A line furrowed between her eyebrows, but she didn’t question me about that something, then said, “Maeve told me once, that she wasn’t sure whether you are serious about her.” She looked down at her fingers, and I swore I heard her sniffle. “I had seen the look on her face, Ian. She was as much into you as you are into her. She just needs your reassurance.”

“I know,” sitting down beside her, I took Chloe’s hands in mine. I couldn’t point out who she was concerned about more, me or Maeve. But I was glad she had a better opinion about Maeve. So much better than what she had about Olivia.

“Don’t let her go, Ian.” Chloe squeezed my hand, looking up at me with gloomy blue eyes.

Although something in my head told me that I had already let go, that little voice in my chest suggested otherwise. I wrapped an arm around her shoulder and offered a genuine smile.

“I won’t. I promise.”

The next day, at sharp ten o’clock in the morning I set my foot in Seattle. The chill of November air cocooned me, making me stuff my hands inside my coat pockets, as I called for a cab.

“Where to, sir?” The driver, an old fellow, who looked exhausted although it was hardly noon, asked.

“We Care Shelter Home, please.” I told him and he raised his brows, glancing at me through the rear-view mirror. I thought he’d make some sort of comment, but he just shook his head and pulled away from the airport.

He was probably thinking I had abandoned my family there and was paying an annual visit. I would make the same face if I met someone who had actually done it.

I could understand people wanting to live alone, but for that, kicking out their parents or children from their house was too cruel.

From what I could remember of the conversation I had with Andrew, and some of which Devin had exaggerated over the call, Maeve and her mother were kicked out of the house when she was a kid. But the two men had way different saying about the same topic.

According to Andrew (and what I was able to pry out of him in exchange for Maeve’s address), her father had an affair outside marriage and had abandoned Maeve and her mother for the sake of his new, unethical relationship.

But Devin differed that when Mary Adams had found out about her husband’s affairs, she had readily walked out of his life with their little daughter. And that she wasn't in her right mind when she did it.

Either way, I could understand why Maeve did not fancy her father.

“Not used to being around a family” Maeve’s words crawled unbidden, into my ears, making my heart clench.

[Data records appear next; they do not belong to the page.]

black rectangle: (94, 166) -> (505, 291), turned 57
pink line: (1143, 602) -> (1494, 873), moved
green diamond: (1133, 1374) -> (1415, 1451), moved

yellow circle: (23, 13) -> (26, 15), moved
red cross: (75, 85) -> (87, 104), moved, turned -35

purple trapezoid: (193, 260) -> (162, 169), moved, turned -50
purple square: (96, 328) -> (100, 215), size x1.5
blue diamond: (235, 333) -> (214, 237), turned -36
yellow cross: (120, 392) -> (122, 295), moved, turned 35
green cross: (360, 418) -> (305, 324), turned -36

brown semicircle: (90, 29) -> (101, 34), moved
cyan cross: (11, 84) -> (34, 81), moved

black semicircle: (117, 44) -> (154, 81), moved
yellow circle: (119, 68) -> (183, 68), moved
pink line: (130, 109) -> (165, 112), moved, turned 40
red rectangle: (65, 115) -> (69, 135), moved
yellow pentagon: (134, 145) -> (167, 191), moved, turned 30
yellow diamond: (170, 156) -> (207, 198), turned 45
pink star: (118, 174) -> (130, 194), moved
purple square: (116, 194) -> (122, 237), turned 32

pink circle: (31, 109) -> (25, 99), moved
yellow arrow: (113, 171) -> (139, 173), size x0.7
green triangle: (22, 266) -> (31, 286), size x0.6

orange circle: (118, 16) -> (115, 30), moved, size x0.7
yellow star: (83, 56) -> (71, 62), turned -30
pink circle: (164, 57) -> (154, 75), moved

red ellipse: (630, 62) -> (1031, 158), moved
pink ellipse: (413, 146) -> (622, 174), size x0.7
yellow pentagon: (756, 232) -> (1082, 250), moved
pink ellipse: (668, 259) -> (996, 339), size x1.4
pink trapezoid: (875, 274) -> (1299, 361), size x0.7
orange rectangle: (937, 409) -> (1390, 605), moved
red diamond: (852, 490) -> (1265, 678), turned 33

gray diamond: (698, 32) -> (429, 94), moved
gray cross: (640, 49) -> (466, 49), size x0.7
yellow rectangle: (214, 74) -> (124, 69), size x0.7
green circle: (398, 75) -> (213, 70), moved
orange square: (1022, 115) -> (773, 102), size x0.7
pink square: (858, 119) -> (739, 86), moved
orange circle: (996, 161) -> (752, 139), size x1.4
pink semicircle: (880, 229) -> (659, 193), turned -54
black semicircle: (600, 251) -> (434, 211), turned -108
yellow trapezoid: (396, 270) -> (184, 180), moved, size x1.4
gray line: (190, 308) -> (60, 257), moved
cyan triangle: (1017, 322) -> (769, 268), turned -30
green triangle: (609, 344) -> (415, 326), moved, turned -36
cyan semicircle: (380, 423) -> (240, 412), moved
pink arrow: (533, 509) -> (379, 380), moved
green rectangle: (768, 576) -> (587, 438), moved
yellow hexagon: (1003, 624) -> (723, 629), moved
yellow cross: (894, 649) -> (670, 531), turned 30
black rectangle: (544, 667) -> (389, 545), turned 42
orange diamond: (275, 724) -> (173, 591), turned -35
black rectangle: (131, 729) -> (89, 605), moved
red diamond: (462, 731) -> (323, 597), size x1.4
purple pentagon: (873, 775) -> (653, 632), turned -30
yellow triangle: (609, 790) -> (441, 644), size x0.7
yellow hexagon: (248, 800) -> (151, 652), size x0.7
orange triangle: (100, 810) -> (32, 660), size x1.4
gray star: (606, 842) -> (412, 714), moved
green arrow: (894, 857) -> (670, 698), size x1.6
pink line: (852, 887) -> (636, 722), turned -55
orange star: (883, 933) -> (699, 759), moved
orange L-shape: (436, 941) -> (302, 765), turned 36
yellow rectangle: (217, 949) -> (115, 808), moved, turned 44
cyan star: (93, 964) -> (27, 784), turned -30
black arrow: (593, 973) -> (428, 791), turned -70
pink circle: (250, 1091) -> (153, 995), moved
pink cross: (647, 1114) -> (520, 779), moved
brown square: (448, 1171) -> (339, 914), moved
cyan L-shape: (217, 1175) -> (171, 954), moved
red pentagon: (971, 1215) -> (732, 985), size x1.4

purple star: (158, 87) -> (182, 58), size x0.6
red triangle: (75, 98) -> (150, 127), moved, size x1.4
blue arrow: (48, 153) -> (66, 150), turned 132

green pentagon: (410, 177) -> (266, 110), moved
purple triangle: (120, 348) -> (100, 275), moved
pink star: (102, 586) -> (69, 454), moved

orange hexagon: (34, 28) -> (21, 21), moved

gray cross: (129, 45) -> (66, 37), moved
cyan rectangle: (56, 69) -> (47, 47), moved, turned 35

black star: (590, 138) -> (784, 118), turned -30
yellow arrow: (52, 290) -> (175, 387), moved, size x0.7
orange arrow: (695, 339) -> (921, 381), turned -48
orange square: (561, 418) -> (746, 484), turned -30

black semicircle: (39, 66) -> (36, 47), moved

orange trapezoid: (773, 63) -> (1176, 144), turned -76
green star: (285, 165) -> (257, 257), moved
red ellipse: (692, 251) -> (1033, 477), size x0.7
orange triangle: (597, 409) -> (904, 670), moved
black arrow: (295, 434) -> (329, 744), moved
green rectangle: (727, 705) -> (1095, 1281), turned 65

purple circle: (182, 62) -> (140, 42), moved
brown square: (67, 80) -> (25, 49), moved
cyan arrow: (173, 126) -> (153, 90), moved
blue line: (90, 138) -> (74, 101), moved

I could know, but could never relate to the struggles she might have gone through her entire life. Ever since being away from home, to having limited access to education, working in a strip club, not finding love in a husband she hoped she did, then facing all of her insecurities in one single night, alone in a park.

Even thinking about that night filled me with never ending guilt.

It should have been her talking and me listening, not the other way around. And now I could probably not have a peaceful, direct conversation with her. The answers I’d hoped to learn from her, I would never have now.

Well, at least not from Maeve.

I knew most of what I needed to know about Maeve’s life, from when we had first met at the club till now. But there was only one person, other than Maeve herself, who could let me in on the things that happened before we met.

And now I made my way to that one person, hoping I was not too late already.